Diantara tanggung jawab
terbesar suami adalah memberi nafkah istri. Allah berfirman,
الرِّجَالُ قَوَّامُونَ عَلَى النِّسَاءِ بِمَا فَضَّلَ اللَّهُ بَعْضَهُمْ عَلَى بَعْضٍ وَبِمَا أَنْفَقُوا مِنْ أَمْوَالِهِمْ
“Kaum
laki-laki itu adalah pemimpin bagi kaum wanita, karena Allah telah melebihkan
sebagian mereka (laki-laki) di atas sebagian yang lain (wanita), dan karena
mereka (laki-laki) telah menafkahkan sebagian dari harta mereka.” (QS.
An-Nisa’: 34).
Nabi shallallahu ‘alaihi wa
sallam juga berpesan,
فاتَّقوا الله في النِّساء؛ فإنَّكم أخذتموهنَّ بأمانة الله، واستحْلَلْتم فروجَهنَّ بكلمة الله، ولهُنَّ عليكم رزقُهن وكسوتُهن بالمعروف
“Bertaqwalah
kepada Allah dalam menghadapi istri. Kalian menjadikannya sebagai istri dengan
amanah Allah, kalian dihalalkan hu*bungan dengan kalimat Allah. Hak mereka yang
menjadi kewajiban kalian, memberi nafkah makanan dan pakaian sesuai ukuran yang
sewajarnya.” (HR. Muslim No.3009).
Karena itu, Nabi shallallahu
‘alaihi wa sallam memberi ancaman keras bagi suami yang tidak memperhatikan
nafkah istrinya. Dari Abdullah bin Amr radhiyallahu ‘anhuma, Rasulullah
shallallahu ‘alaihi wa sallam bersabda,
كفى بالمرْء إثمًا أن يضيِّع مَن يقوت
“Seseorang
dikatakan berbuat dosa, ketika dia menyia-nyiakan orang yang wajib dia
nafkahi.” (HR. Abu Daud No.1694, Ibnu Hibban No.4240 dan dishahihkan oleh
Syuaib al-Arnauth).
Ibnu Qudamah menyebutkan,
اتَّفق أهلُ العلم على وجوب نفقات الزَّوجات على أزْواجِهن، إذا كانوا بالغين؛ إلا النَّاشزَ منهنَّ، ذكره ابن المنذر وغيرُه
“Ulama
sepakat suami wajib memberi nafkah istri, jika suami telah berusia baligh.

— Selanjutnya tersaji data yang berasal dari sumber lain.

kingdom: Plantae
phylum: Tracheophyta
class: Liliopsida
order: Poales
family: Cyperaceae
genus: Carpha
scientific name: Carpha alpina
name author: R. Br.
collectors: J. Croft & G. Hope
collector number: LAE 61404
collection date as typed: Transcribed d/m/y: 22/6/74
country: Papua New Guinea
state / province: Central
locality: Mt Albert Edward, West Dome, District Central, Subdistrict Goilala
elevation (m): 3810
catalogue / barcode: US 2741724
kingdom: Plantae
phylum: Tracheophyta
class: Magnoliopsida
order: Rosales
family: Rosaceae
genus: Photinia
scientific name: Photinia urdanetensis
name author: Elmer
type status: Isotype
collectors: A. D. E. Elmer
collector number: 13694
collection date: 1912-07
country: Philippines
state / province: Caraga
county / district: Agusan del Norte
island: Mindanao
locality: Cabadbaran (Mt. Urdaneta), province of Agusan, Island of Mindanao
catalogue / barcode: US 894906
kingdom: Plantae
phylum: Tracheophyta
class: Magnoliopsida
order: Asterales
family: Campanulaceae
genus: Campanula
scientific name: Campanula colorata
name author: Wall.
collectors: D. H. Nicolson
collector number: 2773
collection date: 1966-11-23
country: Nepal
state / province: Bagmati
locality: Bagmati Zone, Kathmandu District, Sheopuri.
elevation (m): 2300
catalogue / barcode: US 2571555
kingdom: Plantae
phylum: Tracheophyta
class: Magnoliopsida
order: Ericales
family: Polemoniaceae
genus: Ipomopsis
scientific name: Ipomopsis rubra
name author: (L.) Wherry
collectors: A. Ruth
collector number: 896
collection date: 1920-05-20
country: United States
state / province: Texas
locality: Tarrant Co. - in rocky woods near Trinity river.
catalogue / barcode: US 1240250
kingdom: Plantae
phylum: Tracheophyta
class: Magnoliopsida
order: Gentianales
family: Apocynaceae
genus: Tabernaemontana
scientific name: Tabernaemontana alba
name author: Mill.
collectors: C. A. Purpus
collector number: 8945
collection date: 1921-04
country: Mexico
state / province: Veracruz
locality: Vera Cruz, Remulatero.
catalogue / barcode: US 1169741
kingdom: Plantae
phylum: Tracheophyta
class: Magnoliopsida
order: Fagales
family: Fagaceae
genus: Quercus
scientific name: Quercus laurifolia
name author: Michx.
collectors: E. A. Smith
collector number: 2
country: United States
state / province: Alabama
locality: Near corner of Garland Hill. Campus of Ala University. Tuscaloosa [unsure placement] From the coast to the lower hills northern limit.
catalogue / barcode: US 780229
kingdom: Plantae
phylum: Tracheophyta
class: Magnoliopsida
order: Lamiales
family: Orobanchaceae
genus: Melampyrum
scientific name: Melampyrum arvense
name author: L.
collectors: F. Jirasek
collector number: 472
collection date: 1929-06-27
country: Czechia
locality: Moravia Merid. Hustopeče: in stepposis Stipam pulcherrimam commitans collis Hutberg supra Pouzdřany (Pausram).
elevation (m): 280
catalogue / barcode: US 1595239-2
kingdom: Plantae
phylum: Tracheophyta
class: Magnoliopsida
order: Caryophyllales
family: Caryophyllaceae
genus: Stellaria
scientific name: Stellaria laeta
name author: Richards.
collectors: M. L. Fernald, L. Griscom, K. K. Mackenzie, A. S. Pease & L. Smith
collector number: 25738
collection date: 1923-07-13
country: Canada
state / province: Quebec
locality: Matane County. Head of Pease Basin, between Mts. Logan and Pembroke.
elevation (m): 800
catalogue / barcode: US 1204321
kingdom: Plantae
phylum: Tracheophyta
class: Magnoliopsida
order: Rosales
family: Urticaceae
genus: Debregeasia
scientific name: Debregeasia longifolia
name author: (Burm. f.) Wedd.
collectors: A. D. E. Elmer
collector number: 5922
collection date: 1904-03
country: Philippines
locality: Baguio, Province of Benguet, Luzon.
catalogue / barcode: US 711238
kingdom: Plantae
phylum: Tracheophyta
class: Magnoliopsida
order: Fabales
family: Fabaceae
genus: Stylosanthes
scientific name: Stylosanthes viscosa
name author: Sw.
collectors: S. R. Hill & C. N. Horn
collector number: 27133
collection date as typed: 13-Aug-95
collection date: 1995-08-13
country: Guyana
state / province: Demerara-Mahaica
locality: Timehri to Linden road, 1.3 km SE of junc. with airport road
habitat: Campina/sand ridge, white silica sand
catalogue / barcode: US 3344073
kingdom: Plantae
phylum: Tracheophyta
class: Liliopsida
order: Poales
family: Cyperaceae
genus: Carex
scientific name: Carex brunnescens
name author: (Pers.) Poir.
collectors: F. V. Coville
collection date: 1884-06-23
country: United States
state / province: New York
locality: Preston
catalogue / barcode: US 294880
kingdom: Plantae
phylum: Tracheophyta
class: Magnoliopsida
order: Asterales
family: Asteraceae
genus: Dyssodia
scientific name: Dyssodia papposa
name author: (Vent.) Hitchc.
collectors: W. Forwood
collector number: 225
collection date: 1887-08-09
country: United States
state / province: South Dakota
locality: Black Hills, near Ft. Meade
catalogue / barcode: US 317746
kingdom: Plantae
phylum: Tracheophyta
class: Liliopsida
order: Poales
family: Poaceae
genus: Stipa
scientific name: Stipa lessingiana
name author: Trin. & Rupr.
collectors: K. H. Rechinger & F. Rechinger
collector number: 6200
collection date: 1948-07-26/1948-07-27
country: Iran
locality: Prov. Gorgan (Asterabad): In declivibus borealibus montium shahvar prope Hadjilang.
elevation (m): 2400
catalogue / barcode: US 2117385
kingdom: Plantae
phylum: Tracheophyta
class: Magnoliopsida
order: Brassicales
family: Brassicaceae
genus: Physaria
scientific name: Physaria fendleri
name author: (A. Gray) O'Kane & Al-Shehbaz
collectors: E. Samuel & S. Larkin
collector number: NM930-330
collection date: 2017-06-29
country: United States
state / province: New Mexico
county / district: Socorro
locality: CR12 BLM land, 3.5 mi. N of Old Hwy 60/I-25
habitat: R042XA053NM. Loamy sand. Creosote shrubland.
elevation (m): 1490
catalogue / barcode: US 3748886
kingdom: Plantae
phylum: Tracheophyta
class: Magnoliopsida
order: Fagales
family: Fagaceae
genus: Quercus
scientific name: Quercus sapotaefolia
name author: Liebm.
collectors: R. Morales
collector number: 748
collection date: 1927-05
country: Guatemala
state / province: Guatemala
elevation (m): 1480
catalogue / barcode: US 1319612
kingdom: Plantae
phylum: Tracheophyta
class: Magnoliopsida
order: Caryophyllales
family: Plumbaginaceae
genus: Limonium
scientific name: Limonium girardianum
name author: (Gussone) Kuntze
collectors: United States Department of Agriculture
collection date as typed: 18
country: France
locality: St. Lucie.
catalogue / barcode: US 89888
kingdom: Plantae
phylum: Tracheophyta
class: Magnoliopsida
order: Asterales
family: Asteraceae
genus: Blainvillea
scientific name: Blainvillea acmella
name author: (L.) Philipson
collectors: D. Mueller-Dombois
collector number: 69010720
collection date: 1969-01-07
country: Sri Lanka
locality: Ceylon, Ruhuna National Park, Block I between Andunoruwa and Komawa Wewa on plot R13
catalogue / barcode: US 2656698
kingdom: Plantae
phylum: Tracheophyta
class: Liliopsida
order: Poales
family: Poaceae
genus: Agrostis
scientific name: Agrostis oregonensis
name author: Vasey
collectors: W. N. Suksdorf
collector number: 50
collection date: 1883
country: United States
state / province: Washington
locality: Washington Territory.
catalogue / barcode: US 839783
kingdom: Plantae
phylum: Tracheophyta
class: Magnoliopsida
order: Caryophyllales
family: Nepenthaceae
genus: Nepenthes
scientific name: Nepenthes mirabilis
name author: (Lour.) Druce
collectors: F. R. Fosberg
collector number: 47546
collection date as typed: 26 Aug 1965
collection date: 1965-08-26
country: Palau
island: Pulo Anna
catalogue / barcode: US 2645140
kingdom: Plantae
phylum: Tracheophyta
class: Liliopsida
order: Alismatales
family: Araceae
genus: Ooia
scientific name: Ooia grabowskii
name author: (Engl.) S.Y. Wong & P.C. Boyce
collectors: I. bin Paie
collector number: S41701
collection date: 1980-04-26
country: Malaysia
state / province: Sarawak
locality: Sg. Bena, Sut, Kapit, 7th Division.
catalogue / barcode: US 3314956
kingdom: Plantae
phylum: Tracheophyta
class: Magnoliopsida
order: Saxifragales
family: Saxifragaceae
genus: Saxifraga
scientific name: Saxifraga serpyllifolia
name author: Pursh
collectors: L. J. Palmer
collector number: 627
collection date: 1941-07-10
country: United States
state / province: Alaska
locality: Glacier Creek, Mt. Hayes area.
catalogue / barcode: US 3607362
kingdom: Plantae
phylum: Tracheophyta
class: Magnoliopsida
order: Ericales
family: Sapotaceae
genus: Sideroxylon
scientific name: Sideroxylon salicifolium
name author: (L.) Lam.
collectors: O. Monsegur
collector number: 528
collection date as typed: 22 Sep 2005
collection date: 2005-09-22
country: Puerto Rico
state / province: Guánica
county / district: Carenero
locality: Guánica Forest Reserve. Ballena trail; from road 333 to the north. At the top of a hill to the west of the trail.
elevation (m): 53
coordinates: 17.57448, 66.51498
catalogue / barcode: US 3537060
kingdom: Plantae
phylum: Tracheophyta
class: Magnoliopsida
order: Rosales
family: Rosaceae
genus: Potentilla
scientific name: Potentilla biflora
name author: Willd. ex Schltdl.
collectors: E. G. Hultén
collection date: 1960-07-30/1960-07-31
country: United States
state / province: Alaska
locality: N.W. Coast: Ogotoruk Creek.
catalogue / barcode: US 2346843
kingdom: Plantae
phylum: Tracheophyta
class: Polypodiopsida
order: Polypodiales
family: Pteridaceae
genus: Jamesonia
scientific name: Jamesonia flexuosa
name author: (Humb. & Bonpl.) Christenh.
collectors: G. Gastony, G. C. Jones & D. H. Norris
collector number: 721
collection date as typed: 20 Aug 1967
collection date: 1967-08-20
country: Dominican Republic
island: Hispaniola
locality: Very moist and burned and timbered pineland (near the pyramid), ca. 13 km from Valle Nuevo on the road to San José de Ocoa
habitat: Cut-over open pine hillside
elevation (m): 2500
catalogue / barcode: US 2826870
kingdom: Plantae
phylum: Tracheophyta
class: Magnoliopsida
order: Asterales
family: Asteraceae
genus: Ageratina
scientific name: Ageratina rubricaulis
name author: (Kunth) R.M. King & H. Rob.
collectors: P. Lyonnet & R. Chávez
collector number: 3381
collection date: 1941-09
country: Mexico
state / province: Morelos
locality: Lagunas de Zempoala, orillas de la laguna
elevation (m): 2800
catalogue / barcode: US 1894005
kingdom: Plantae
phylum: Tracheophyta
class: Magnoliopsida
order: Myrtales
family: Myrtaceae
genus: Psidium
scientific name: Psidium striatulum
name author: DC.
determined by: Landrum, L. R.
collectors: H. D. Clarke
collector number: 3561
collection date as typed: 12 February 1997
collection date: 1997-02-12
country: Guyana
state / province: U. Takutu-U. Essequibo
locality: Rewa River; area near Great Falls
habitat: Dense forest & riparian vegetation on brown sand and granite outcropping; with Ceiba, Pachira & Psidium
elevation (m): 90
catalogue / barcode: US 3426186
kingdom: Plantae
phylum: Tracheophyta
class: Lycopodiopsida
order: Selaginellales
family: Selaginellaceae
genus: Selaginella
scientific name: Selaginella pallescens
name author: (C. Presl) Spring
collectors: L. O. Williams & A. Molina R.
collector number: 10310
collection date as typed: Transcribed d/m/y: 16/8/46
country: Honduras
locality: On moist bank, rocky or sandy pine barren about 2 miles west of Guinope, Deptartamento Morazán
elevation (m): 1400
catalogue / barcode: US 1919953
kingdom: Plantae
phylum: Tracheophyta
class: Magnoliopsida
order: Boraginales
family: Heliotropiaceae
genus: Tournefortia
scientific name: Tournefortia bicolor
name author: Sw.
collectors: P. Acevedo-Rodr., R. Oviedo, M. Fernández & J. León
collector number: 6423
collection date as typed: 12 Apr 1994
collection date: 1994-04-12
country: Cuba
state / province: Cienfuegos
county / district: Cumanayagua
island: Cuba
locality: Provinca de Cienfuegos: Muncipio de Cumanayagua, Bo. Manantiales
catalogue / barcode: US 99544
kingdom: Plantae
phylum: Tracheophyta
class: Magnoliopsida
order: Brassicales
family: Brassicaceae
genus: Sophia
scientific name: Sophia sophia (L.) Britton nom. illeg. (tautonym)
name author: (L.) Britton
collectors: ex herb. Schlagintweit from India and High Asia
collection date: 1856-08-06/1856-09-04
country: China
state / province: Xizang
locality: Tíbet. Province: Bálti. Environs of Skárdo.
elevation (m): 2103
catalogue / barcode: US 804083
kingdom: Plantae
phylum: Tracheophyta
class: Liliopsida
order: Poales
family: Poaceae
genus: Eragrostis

Kecuali untuk istri yang nusyuz (membangkang). Demikian yang disebutkan Ibnul
Mundzir dan yang lainnya.” (al-Mughni, 9/230).
Tanggung Jawab Istri
Sebaliknya, istri diperintahkan
untuk mentaati suaminya. Selama suami tidak memerintahkan untuk maksiat.
Dari Abu Hurairah radhiyallahu
‘anhu, Rasulullah shallallahu ‘alaihi wa sallam bersabda,
إِذَا صَلَّتِ الْمَرْأَةُ خَمْسَهَا وَصَامَتْ شَهْرَهَا وَحَفِظَتْ فَرْجَهَا وَأَطَاعَتْ زَوْجَهَا قِيلَ لَهَا ادْخُلِى الْجَنَّةَ مِنْ أَىِّ أَبْوَابِ الْجَنَّةِ شِئْتِ
“Jika seorang wanita melaksanakan shalat lima
waktu, melaksanakan puasa pada bulan Ramadhan, menjaga kema*luannya, dan
mentaati suaminya, maka dia dipersilahkan untuk masuk surga dari pintu mana
saja yang dia kehendaki.” (HR Ahmad No.1683, Ibnu Hibban No.4163 dan
dishahihkan oleh Syuaib al-Arnauth).
Syaikhul Islam Ibnu Taimiyah
pernah mengatakan,
وليس على المرأة بعد حق الله ورسوله أوجب من حق الزوج
“Tidak
ada hak yang lebih wajib untuk ditunaikan seorang wanita –setelah hak Allah dan
Rasul-Nya- daripada hak suami” (Majmu’ al-Fatawa, 32/260)
Ketika Kewajiban Tidak
Ditunaikan
Sahabat medianda terkini ketika
salah satu tidak memenuhi kewajiban, maka yang terjadi adalah kedzaliman. Suami
yang tidak memenuhi kewajibannya, dia mendzalimi istrinya dan sebaliknya.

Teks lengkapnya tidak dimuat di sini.